The cylinder head is machined to take an 18 m.m. reach 14 m.m. diameter sparking plug. We recommend the K.L.G. type FE70. It is most important not to fit a plug of shorter reach.
A split skirt piston is fitted and if removed must be refitted so that the split is at the front.
Although basically similar to previous MAC engines, the modifications made when the aluminium alloy cylinder head and aluminium alloy jacketed cylinder were introduced make slightly different procedure necessary when dismantling the cylinder head.
The cylinder head now contains the overhead rockers, valve springs, and rocker bearings and the earlier pattern separate rocker box is deleted.
After removing the fuel tank and the usual items, disconnect and remove the oil feed pipe from the timing case to the rocker cover. Take out the eight cover bolts and remove the cover. Remove the sparking plug. Rotate the crankshaft with the kick starter until both valves are closed and the piston at top dead centre or thereabouts.
Take out three bolts securing the rocker bearing block to the cylinder head - the two end ones and the centre one - but leave the other two in place.
Remove the bearing block and the rockers, and lift out the two push rods, which should be marked " inlet " and " exhaust " respectively. They must be put back into their own places on refitting. The inlet is the nearer to the centre of the machine. Indelible pencil, if wetted, is a suitable marking medium. Take off the gasket from the rocker bearing block platform.

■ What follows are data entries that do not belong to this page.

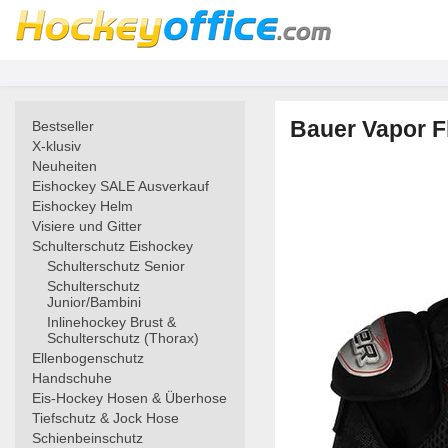
Bauer Vapor F
Bestseller
X-klusiv
Neuheiten
Eishockey SALE Ausverkauf
Eishockey Helm
Visiere und Gitter
Schulterschutz Eishockey
Schulterschutz Senior
Schulterschutz
Junior/Bambini
Inlinehockey Brust &
Schulterschutz (Thorax)
Ellenbogenschutz
Handschuhe
Eis-Hockey Hosen & Überhose
Tiefschutz & Jock Hose
Schienbeinschutz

Take off the nuts and washers from the studs which hold the upper push rod flange to the head, and telescope the upper section of tube into the lower half, at the same time taking off the push rod guide plate and the two joint washers from the flange face. This guide plate is an important and vital part of the engine, and must be preserved for refitting.
Unscrew and take off the four cylinder head nuts—two accessible outside the rocker box on the left-hand side of the head—and the other two down inside the holes or openings in the bearing block platform.
Lift off the cylinder head, retaining the cylinder head gasket for use when reassembling.
This is done in exactly the same manner as on the other models, but the Valve Spring Compressor Tool No. KA163/2 is required to clear the sides of the rocker chamber. The smaller size used on the previous types is unsuitable.
The valve top washers, cotters and springs are identical to the corresponding parts on earlier models, but there are loose bottom washers which fit over the valve guides and these come away when the springs are taken off.
Refit the cylinder head gasket, and the head. Fit and tighten down evenly the four cylinder head nuts. Be careful not to overtighten, as the tension on the studs increases as the engine heats up, and if the nuts are strained down there is a grave risk of damage occurring.
Place the push rod guide plate with a joint washer on each side of it over the push rod flange studs in the head, and push the upper flange up and over the studs. Fit and tighten the two nuts.
Check that the piston is at top dead centre of compression stroke and reset to this position if necessary, and thread the two push rods down through the pushrod guide plate and engage their ball ends in the cups formed in the cam followers.
The object of setting the crankshaft so that the piston is at top of compression stroke is to allow the rockers and bearing block to be fitted without the valve springs having to be compressed. If the crankshaft has been moved from the position in which it was set before removing the bearing block and has to be reset, the fingers may be rested on the tops of the push rods and their up and down movements observed as the crankshaft is rotated. By turning until the inlet (inner) push rod lifts and then drops and then turning the crankshaft very slowly whilst observing the piston through the sparking plug hole the correct setting is easily found.
Place the bearing block gasket in position, fit the bearing block, entering the tips of the rockers in the cups on the push rods, and refit and tighten the three bearing block bolts. Spin the push rods with the fingers to check that they are seated properly in the cups at the bottom.
The cams are ground with pronounced quietening ramps and the positions at which the cams are set when checking or adjusting, the clearances is therefore rather critical.
When setting the inlet clearance set the crankshaft so that the exhaust valve is on the point of opening and turn it until the inlet valve is on the point of closing before setting the exhaust clearance.
The running clearances are .005-in. on both valves, to be checked and set when cold. Valve timing is checked with .020-in. clearance on both valves and the timing figures are as given on Page 54 for cam M.17.